The records that follow should be retyped word for word.

────────────────────────────────────────

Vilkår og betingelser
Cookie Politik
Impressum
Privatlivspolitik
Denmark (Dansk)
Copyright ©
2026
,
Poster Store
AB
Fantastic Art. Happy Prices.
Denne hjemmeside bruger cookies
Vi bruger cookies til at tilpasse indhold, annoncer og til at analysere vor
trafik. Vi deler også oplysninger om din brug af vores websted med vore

────────────────────────────────────────

◆ **EXERCISE OUTPUT**:
Vilkår og betingelser
Cookie Politik
Impressum
Privatlivspolitik
Denmark (Dansk)
Copyright ©
2026
,
Poster Store
AB
Fantastic Art. Happy Prices.
Denne hjemmeside bruger cookies
Vi bruger cookies til at tilpasse indhold, annoncer og til at analysere vor
trafik. Vi deler også oplysninger om din brug af vores websted med vore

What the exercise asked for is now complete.